_To do_.
(A) Answer these questions from the post about Iran's 2013 presidential election:
(i) On what date is the election scheduled to be held?
(ii) Which two writers produced the article titled "People's President"?
(iii) How many villages in South Khorasan province does Abolfazl Zahei mention?
(B) Write the next part of the post about Iran's 2013 presidential election, picking up after its final sentence.

_Document text_.
********

Rafsanjani: USrael’s choice as next President of Iran

Rehmat

New member
Iran’s upcoming 11th Presidential election is scheduled to be held on June 14, 2013. This will be an opportunity for Iranian voters to elect country’s 7th president for the next four year. Since the 1979 Islamic Revolution, the Islamic Republic has six presidents – Abolhassan Banisadr (elected on January 25, 1980 but impeached after 17 months), Mohammad Ali Rajaei (martyred on August 30, 1981 by US-Israel supported MEK terrorist group), Ayatollah Seyed Ali Khamenei (1981-89), Ayatullah Akbar Hashemi Rafsanjani (1989-97), Ayatullah Mohammad Khatami (1997-2005) and Dr. Mahmoud Ahmadinejad (2005-2013).

Iranian Constitution doesn’t allow the current president Ahmadinejad to run for the third term, but he still seems to be the most popular Iranian leader after the Spiritual Leader Ayatullah Ali Khamenie. On April 8, 2013, Associated Press’ Ali Akbar Daraeni and Brian Murphy wrote an article in The Orange County Register newspaper, titled “People’s President”.

“A pro-Ahmadinejad candidate will have a good number of votes,” said Abolfazl Zahei, a pro-reform activist. “There are 2,000 villages in South Khorasan province, and most people in those villages have benefited from Ahmadinejad’s government. People care about making their ends meet and welfare, not politics.”

********

_Raw data_.
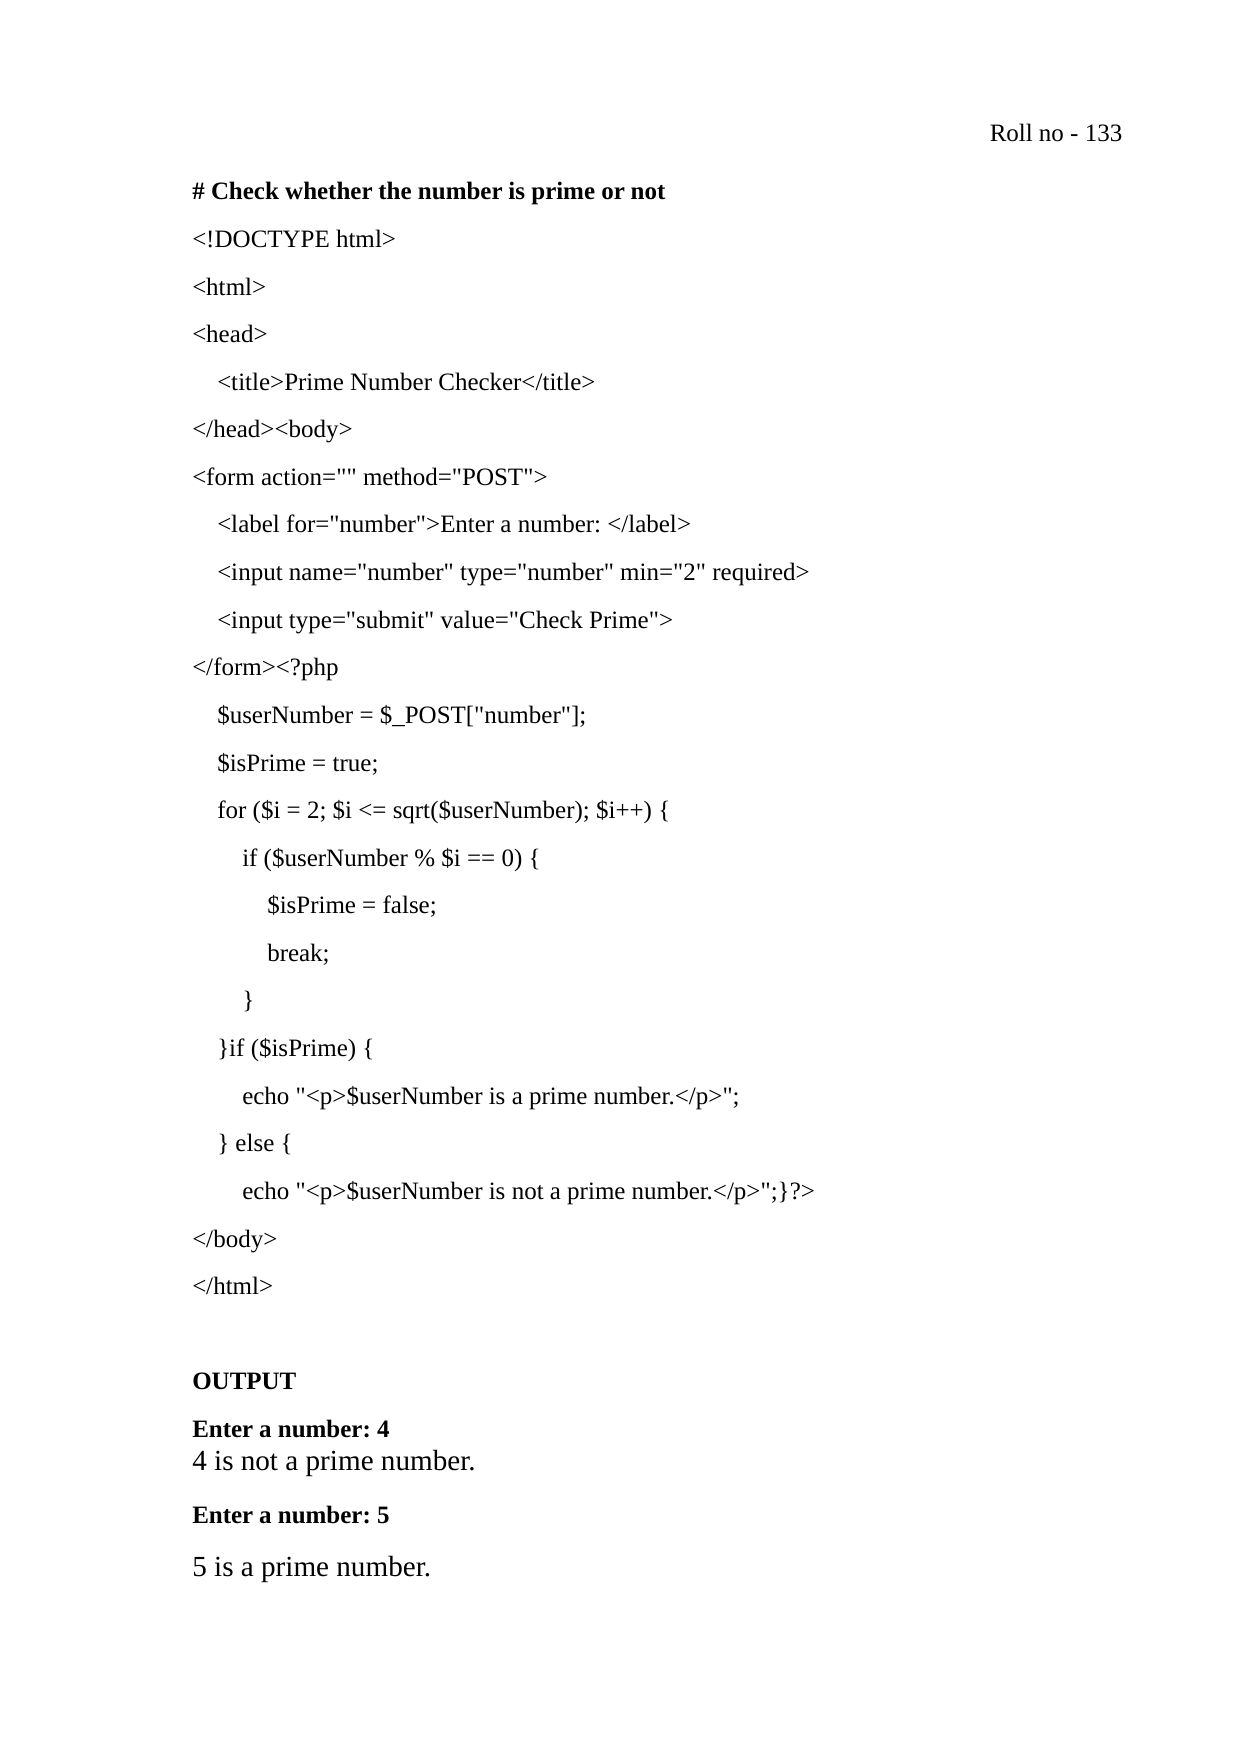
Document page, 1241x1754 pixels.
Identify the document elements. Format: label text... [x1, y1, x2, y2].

********

_Results_.
(A)
(i) June 14, 2013
(ii) Ali Akbar Daraeni and Brian Murphy
(iii) 2,000

(B)
According to Iranian Constitution, the winning candidate must receive 50% of the total vote cast – otherwise a second ballot will be held between the winner and the runner-up, as was the case between Dr. Ahmadinejad and former president Ayatullah Akbar Hashemi Rafsanjani during 2005 presidential election. In the second round, Ahmadinejad received 17,248,782 votes, out of total 27,958,931 votes cast.

Nearly 500 Iranian have filled nomination papers to run for the presidential election. They’re being scrutinized by the powerful Guardian Council for not hypocrite Muslims or anti-Islamic Islamic Revolutionaries (pro-USrael). With the exception of a dozen, the rest of the candidates are expected to be weed out by the Council. Notable among the presidential hopeful are; Akbar Hashemi Rafsanjani, Ahmadinejad’s chief of staff Esfandiar Rahim Mashaei, former Foreign Minister Ali Akbar Velayati, Tehran Mayor Mohammad Bagher Qalibaf, chief nuclear negotiator Saeed Jalili, former parliament Speaker Gholam-Ali Haddad Adel, former Foreign Minister Manouchehr Mottaki, former vice president Mohammad Reza Aref and former commander of the Revolutionary Guard Mohsen Rezai. All of them have claimed that they intend to follow the Rehbar Ayatullah Ali Khameie’s foreign policy regarding the US, Israel and Palestinian resistance against the Jewish occupation. However, as a practice, Khamenie has not thrown his support behind any of the hopeful.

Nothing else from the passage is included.